Early July is a good time to explore Middlemarch Mine on Middlemarch Road in the Dragoon Mountains. A march was defined, in medieval Europe anyway, as a borderland, distinct from a country’s heartland by geography and governance. Marches were established by kings and queens to form buffer zones. The title Marquis is derived from these areas.
My march to Middlemarch begins in Sonoita. When you crest the Whetstone Gap, heading east on SR82, you are confronted with the sight of the Dragoon Mountains. Hazy and light colored in the monsoon afternoon sun, they look for all the world like the mounted infantrymen for which they are named, with muskets and blunderbusses. They stand guard between the San Pedro River Valley to the west and the Sulphur Spring Valley to the east. It is not obvious from this distance where they yield a way through.
Mustang Corner lies at the intersection of SR90 and SR82 in Whetstone. Two gas stations/convenience stores anchor the corners. One is modern and working, the other defunct and empty, a sort of ghost town.
From Mustang Corners it is all downhill. Past the Pipeline Road that I once explored, and where I found an excellent piece of fossilized coral, and past several RV parks, you go down and down until you reach the low point of the trip. At an elevation of 3870’, SR82 crosses the San Pedro near where the Babocomari River, which has its headwaters in Elgin, forms a confluence.
The road then gains in elevation as it intersects SR80. Turning south on 80, it is a short distance to the road I seek. Turning east and faced again with the Dragoons, I wonder which gap it is in the high mountains where the road exists to get me through to the other side.
Middlemarch Road, even after the pavement ends one mile ahead, is as wide as an Interstate. Graded and well maintained, it is a quick, if dusty, ride to where it gradually necks down to a narrower trail. The road is crisscrossed with cattle guards and washes. The washes have been freshly graded to push away vast amounts of sand and gravel deposited onto the road by the rainfall provided by the recent string of lightning storms that I watched dance over these mountains the past few nights.
The road to Cochise Stronghold goes off to the north at mile marker 10 as you enter the Coronado National Forest. The Stronghold and Council Rocks are where the Apache Chief Cochise negotiated a peace treaty in 1872. These places lie north and west of Skeleton Canyon, in the extreme southeastern corner of the county.
This canyon, on the east side of the Chiricahua Mountains is where, 14 years later, Geronimo would surrender, along 27 other men, women and children, effectively ending the Indian Wars in America.
What was it about these Sky Islands, the cool, wet mountains in this hot and rugged land that made them the last redoubt in the United States to be dominated by the inexorable push of European power?
When you finally come over the top of Middlemarch Pass, between mile markers 13 and 14, there is a decent view over the Sulphur Springs Valley to the Chiricahuas. Another valley, another watershed that flows into the Wilcox Playa where thousands of Sandhill Cranes winter over. Snowbirds.

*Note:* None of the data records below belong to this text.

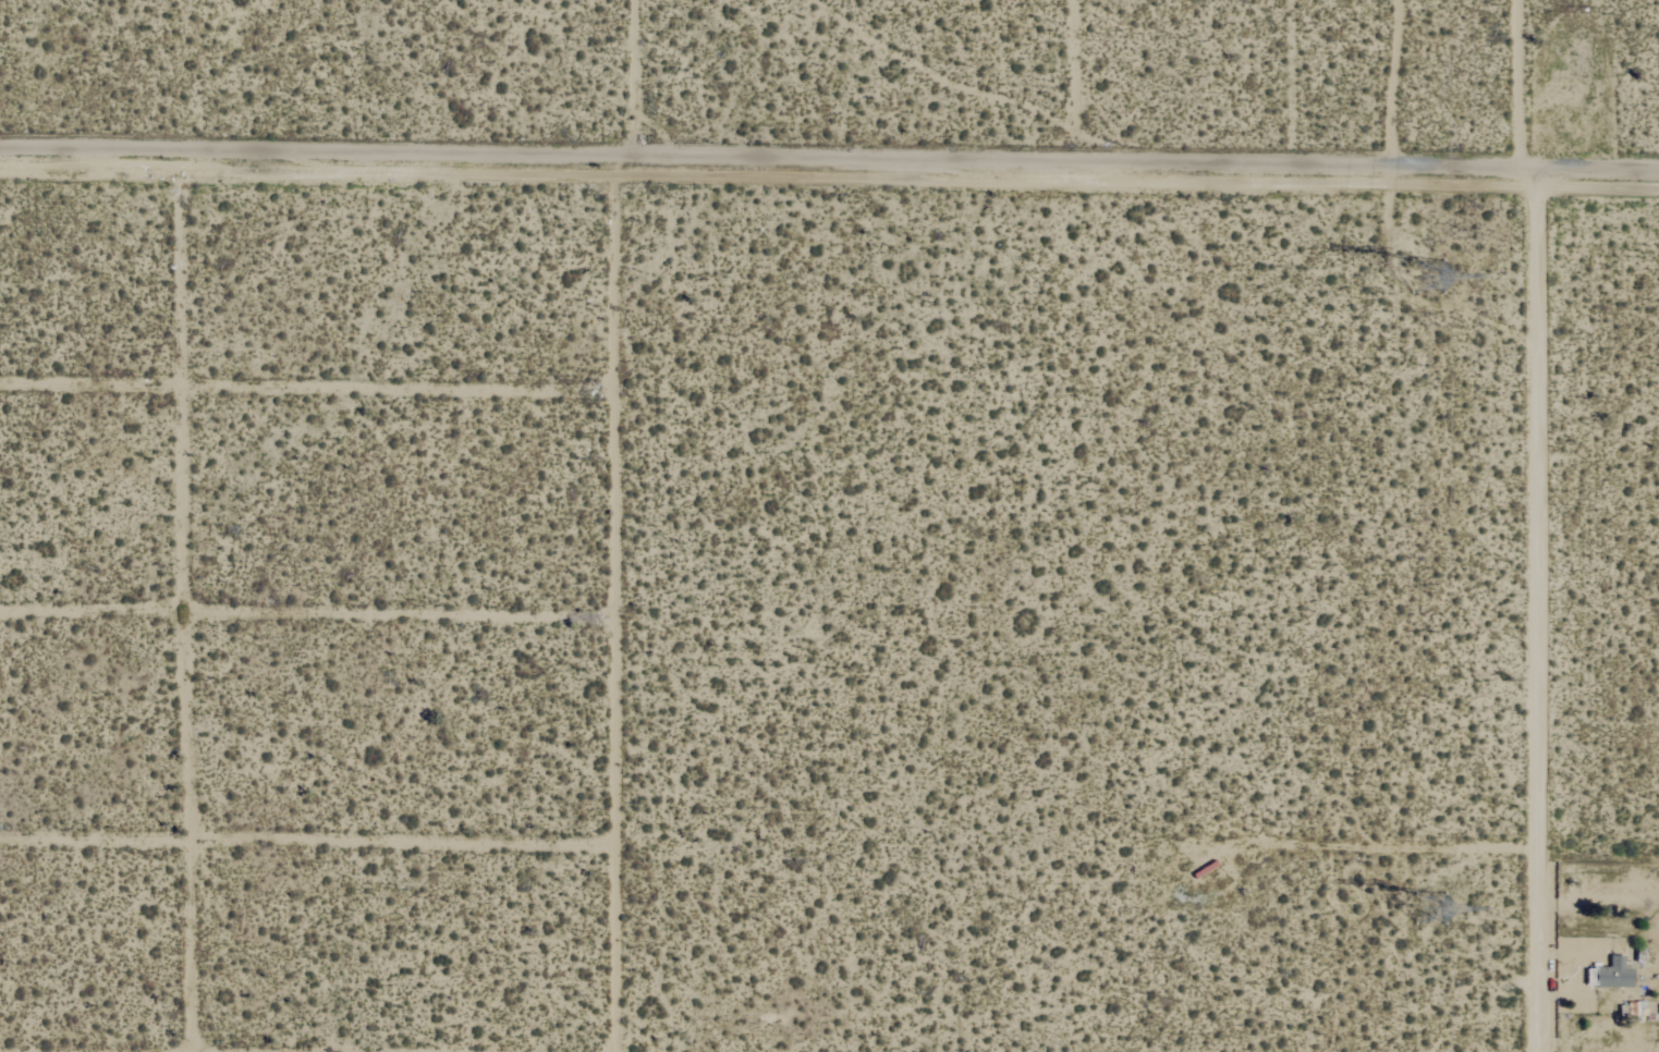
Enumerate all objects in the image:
road: (1384, 83)
road: (1143, 84)
road: (571, 154)
road: (1400, 167)
power tower: (1422, 276)
road: (307, 381)
road: (616, 520)
road: (1535, 525)
road: (185, 600)
road: (308, 607)
road: (308, 839)
power tower: (1428, 912)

Below the pass, a wash goes off to the northwest. This is Middlemarch Canyon. Less than a mile in is the mine. Minerals were discovered there in 1895 and worked from then until the 1950s, producing more than 5,000 tons of ore. The principal metals were copper, zinc, silver, gold, and lead.
What is left behind are the remnants of a milling operation where a crusher existed. An adit, or mine opening, sits above the stone and concrete foundations.

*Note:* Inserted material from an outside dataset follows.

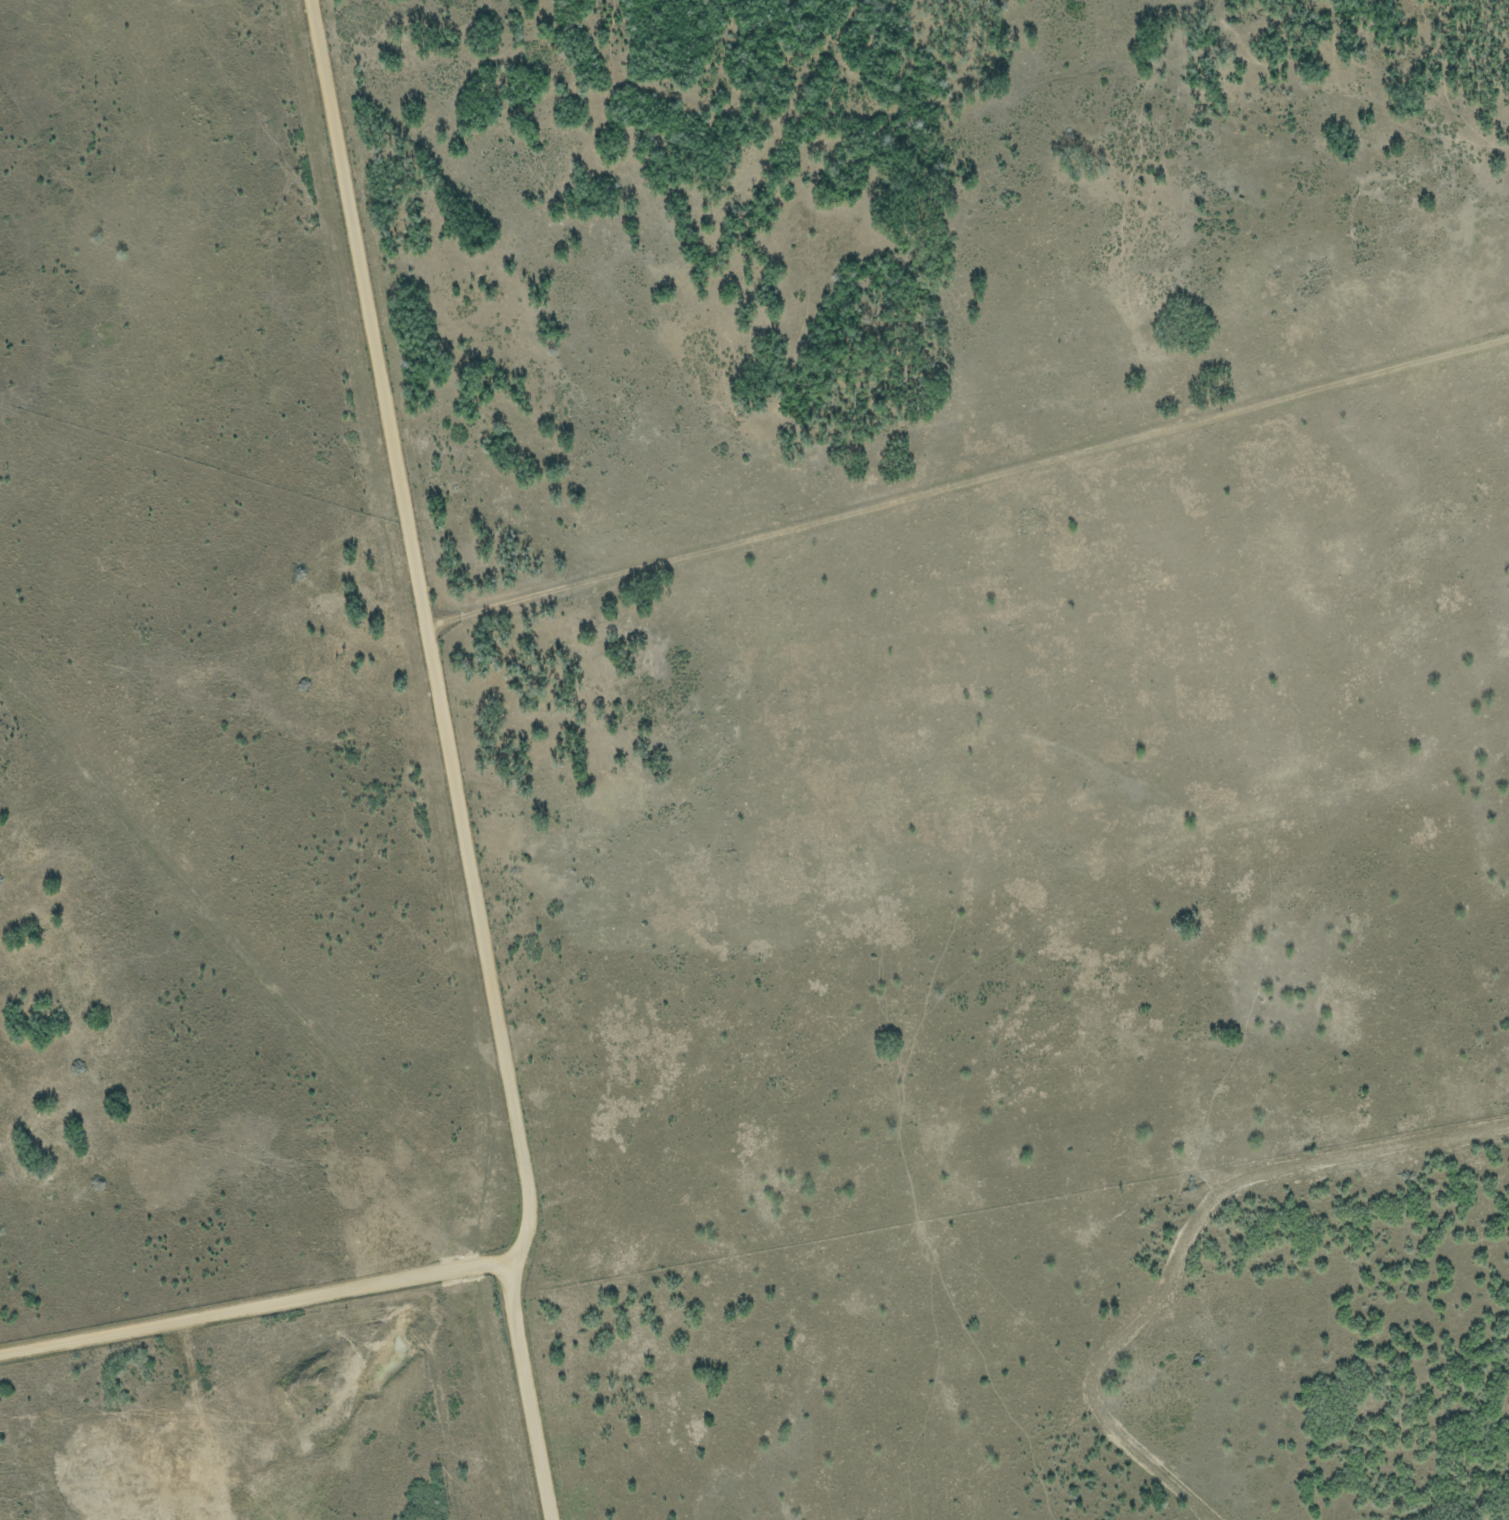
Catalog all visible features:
road: (971, 485)
road: (456, 759)
road: (260, 1302)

One day last winter, my wife and I decided to enter the mine. I am not encouraging anyone to do the same, as it foolish and dangerous to enter an old dig. After a belly crawl past the narrow entrance, we were able to stand and walk along a shaft, sloshing through several inches of water. A hundred feet or so in, there was a high-ceilinged room with a wooden ore chute. There were drifts off this room, one of which contained the remains of core bores. Another drift appeared to be a bottomless pit of clear water, and one drift had ladders that led to upper levels of the mine. There was ample cribbing and a wooden platform that held what looks like a massive pneumatically driven winch, piping and gears intact.
We paused and ate some lunch here. We searched and found the chalcanthite we were looking for, also known as copper vitriol, blue stone, and sulfate of copper. The name is from the Ancient Greek for copper flower. It is a small and delicate bloom, colored an ethereal shade of blue.
On our way out, two of our three flashlights gave up the ghost, but we made it fine. One more belly crawl and we were in the waiting daylight. We were at the end of a long and winding road, holding our small treasure.